Work instructions —
Render the data below, from its start down to the line containing "Reading left to", as a JSON list of strings with one string per line and blank lines omitted. Leave the pictures out of the list.

==== Provided entries

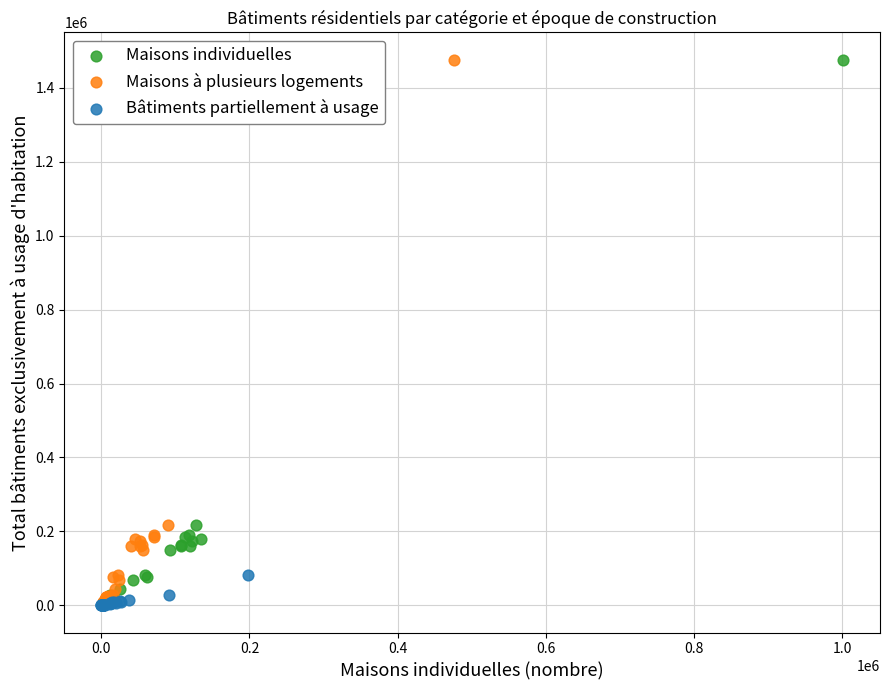

What are all the series names shown in the legend?

Maisons individuelles, Maisons à plusieurs logements, Bâtiments partiellement à usage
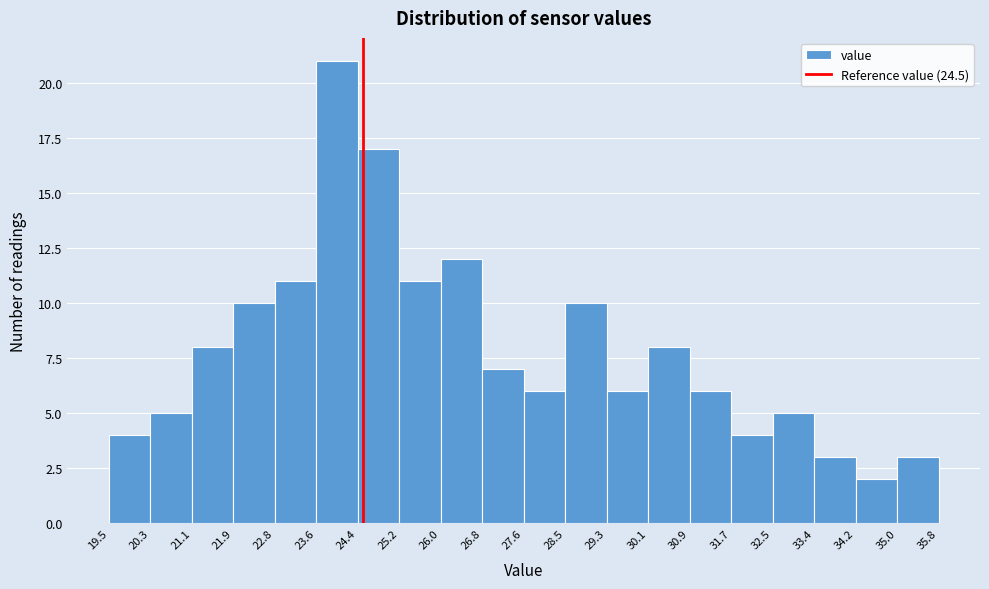

Which range on the x-axis has the tallest bar?

23.6 to 24.4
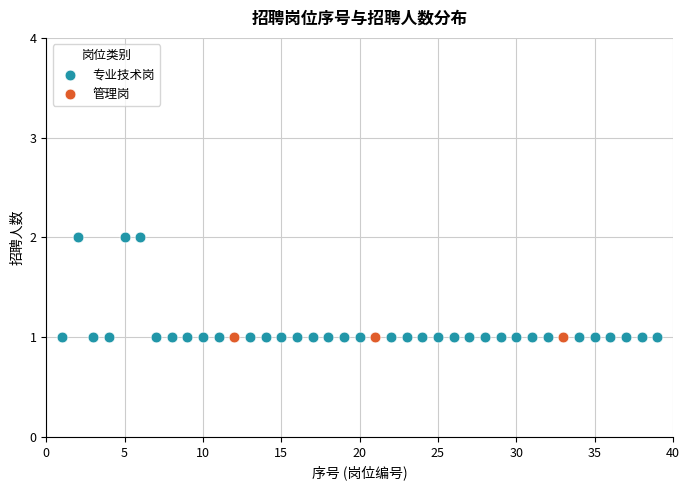

Which series reaches the maximum Y coordinate?

专业技术岗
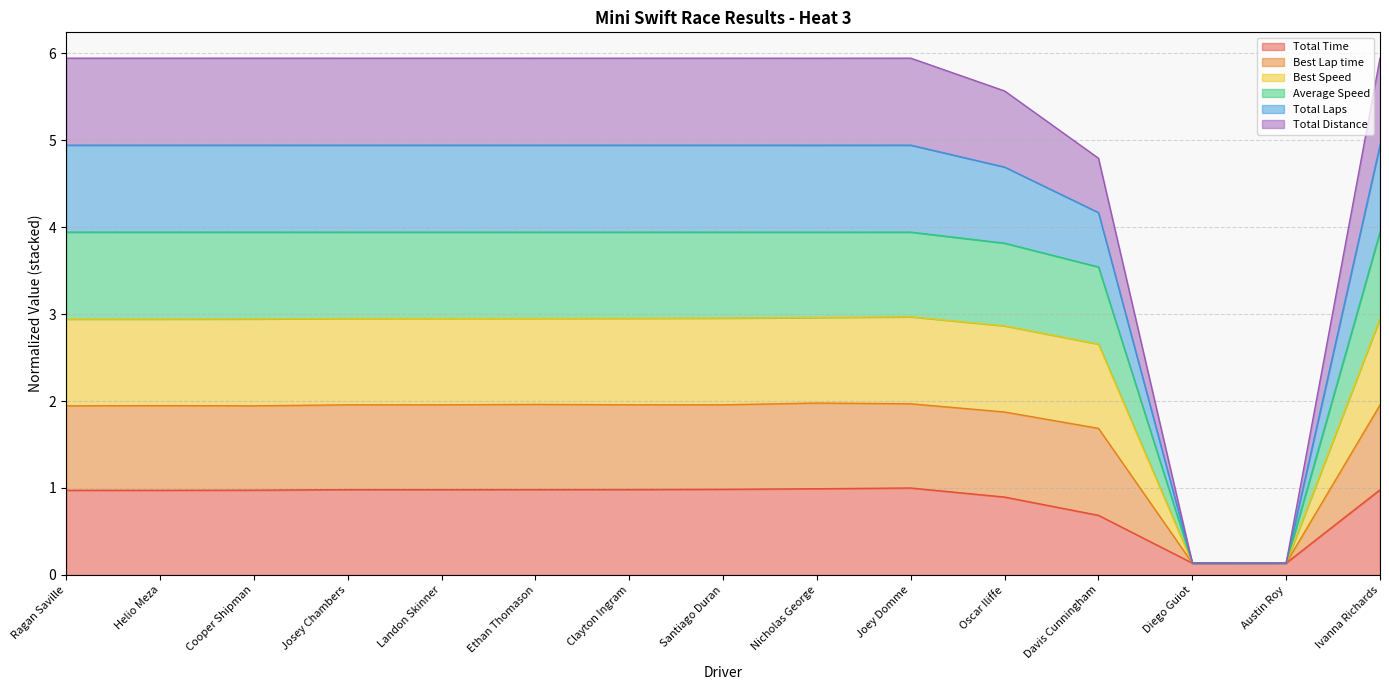

How many lines are shown in the chart?

6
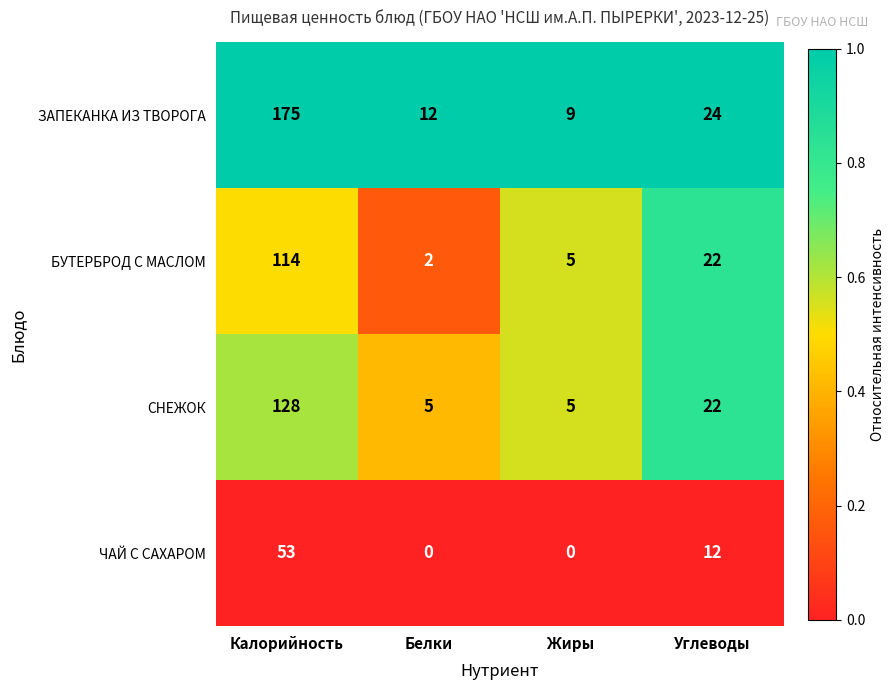

Which series has the largest range (max minus min)?

ЗАПЕКАНКА ИЗ ТВОРОГА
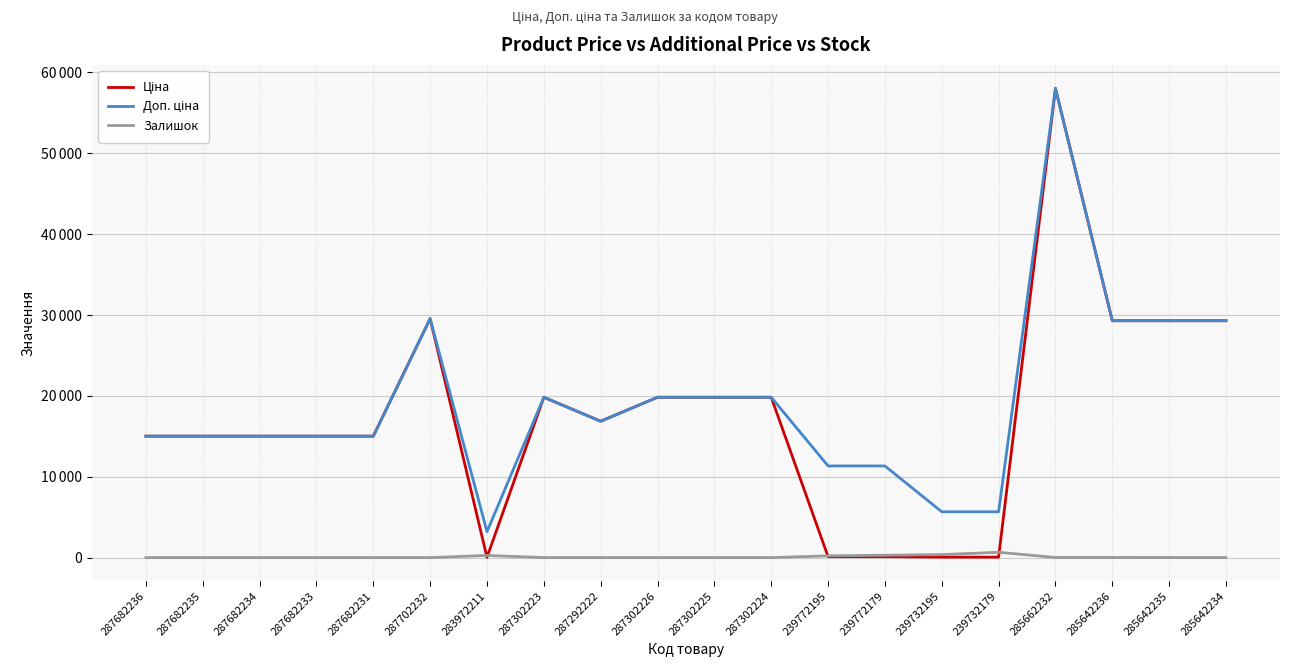

What is the spread (max minus min) of values at 287702232?

29548.9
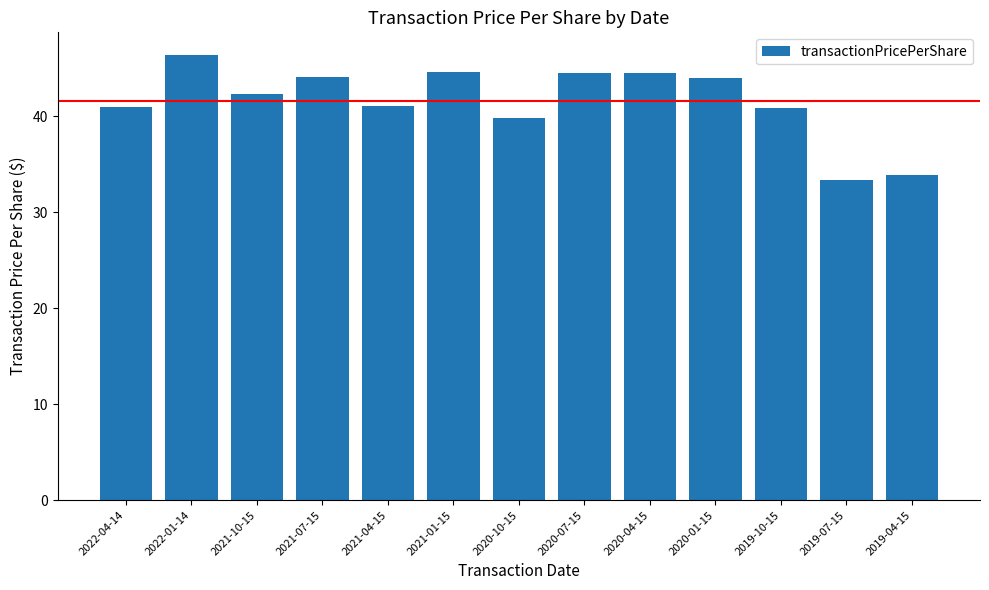

How many values exceed 42?

7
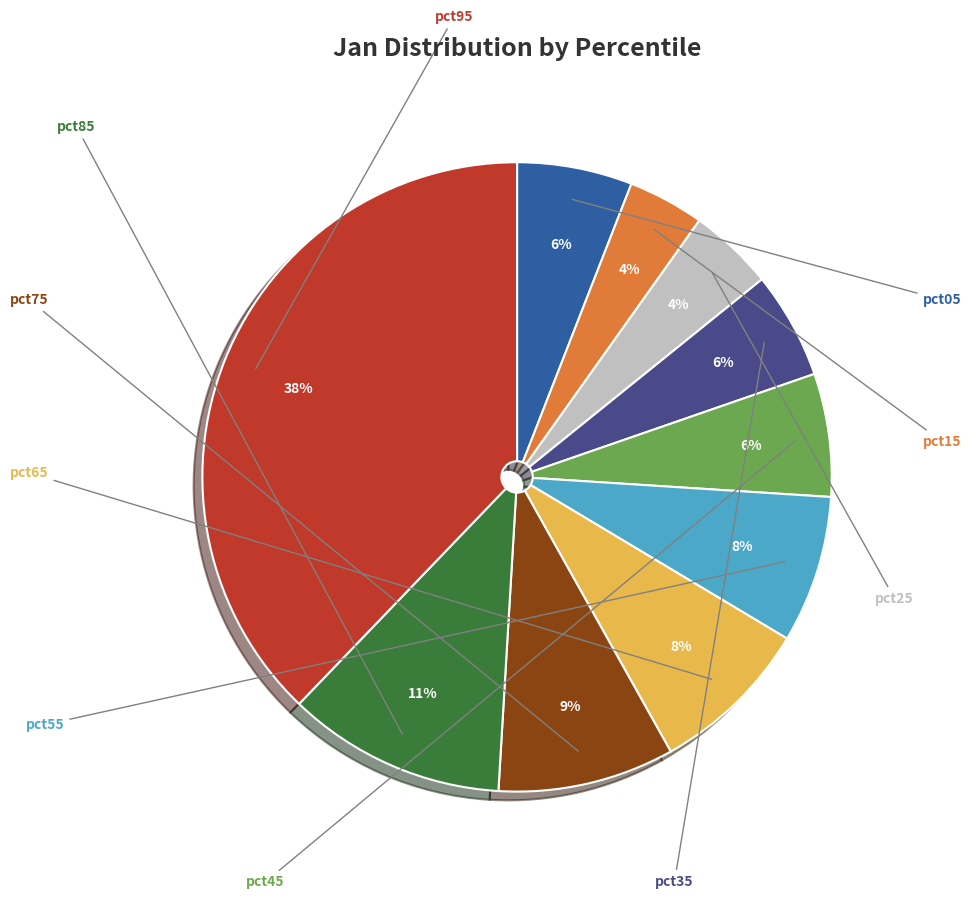

Does any single category account for the majority?

No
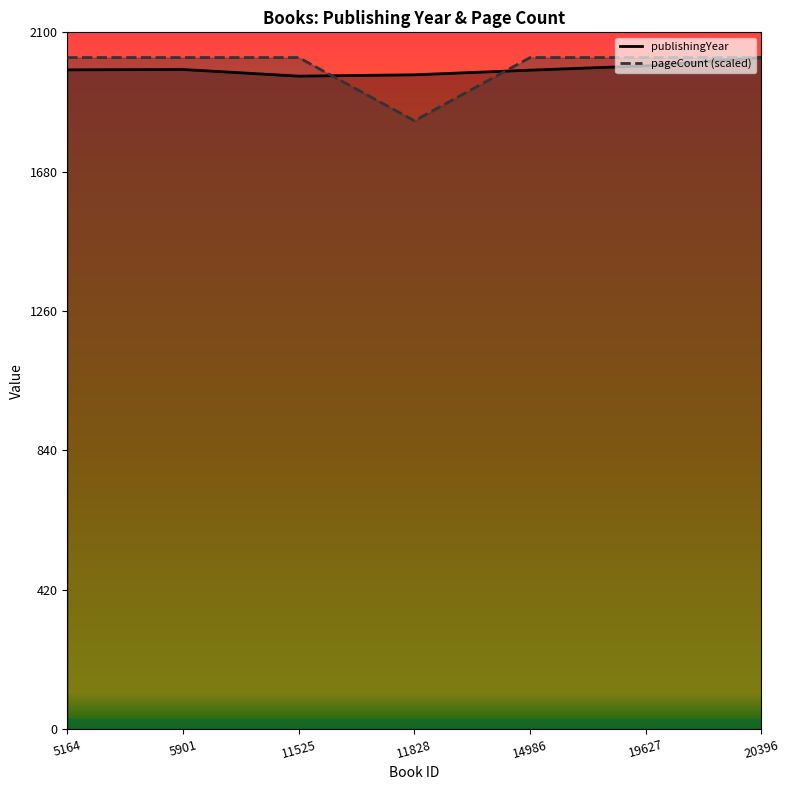

Rank the categories by publishingYear value from lowest to highest.

11525, 11828, 14986, 5164, 5901, 19627, 20396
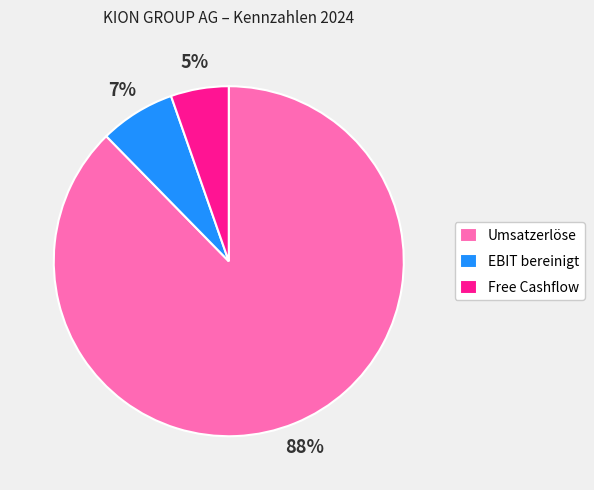

Is it true that EBIT bereinigt is 7% of the pie?

True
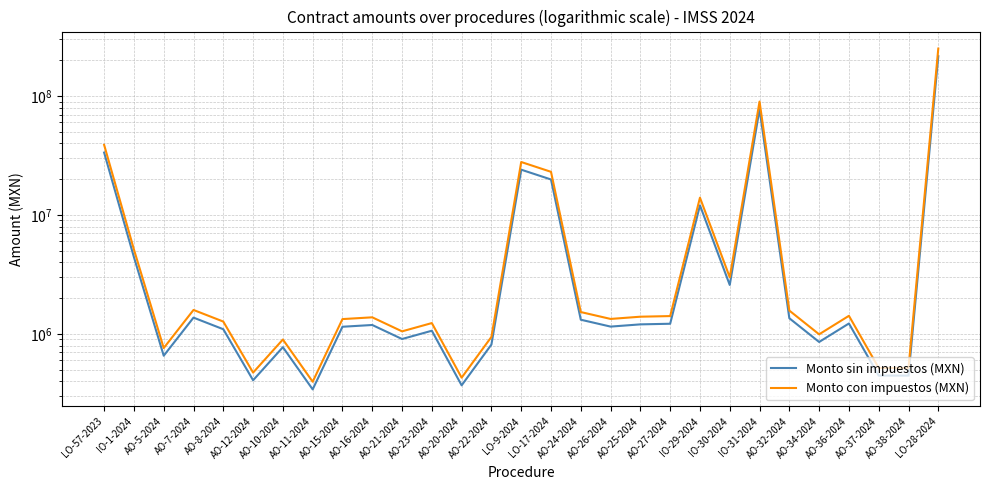

Reading left to right, extract all data points from this chart.

Monto sin impuestos (MXN): 33497517.1	4426428.7	656371.5	1372320.0	1096026.3	408134.4	774442.3	342000.0	1150000.0	1189894.0	907000.0	1064673.8	370000.0	814649.1	24056719.3	19895679.7	1317784.2	1153428.8	1204316.3	1218905.8	12062400.4	2582261.4	77529967.0	1355948.6	856400.3	1225000.0	446661.9	446661.9	216166296.3
Monto con impuestos (MXN): 38857119.8	5134657.2	761391.0	1591891.2	1271390.5	473435.9	898353.0	396720.0	1334000.0	1380277.1	1052120.0	1235021.6	429200.0	944992.9	27905794.4	23078988.4	1528629.7	1337977.4	1397006.9	1413930.7	13992384.5	2995423.2	89934761.8	1572900.3	993424.4	1421000.0	518127.8	518127.8	250752903.7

========

Task result —
[
  "What are all the series names shown in the legend?",
  "Maisons individuelles, Maisons à plusieurs logements, Bâtiments partiellement à usage",
  "Which range on the x-axis has the tallest bar?",
  "23.6 to 24.4",
  "Which series reaches the maximum Y coordinate?",
  "专业技术岗",
  "How many lines are shown in the chart?",
  "6",
  "Which series has the largest range (max minus min)?",
  "ЗАПЕКАНКА ИЗ ТВОРОГА",
  "What is the spread (max minus min) of values at 287702232?",
  "29548.9",
  "How many values exceed 42?",
  "7",
  "Does any single category account for the majority?",
  "No",
  "Rank the categories by publishingYear value from lowest to highest.",
  "11525, 11828, 14986, 5164, 5901, 19627, 20396",
  "Is it true that EBIT bereinigt is 7% of the pie?",
  "True",
  "Reading left to right, extract all data points from this chart."
]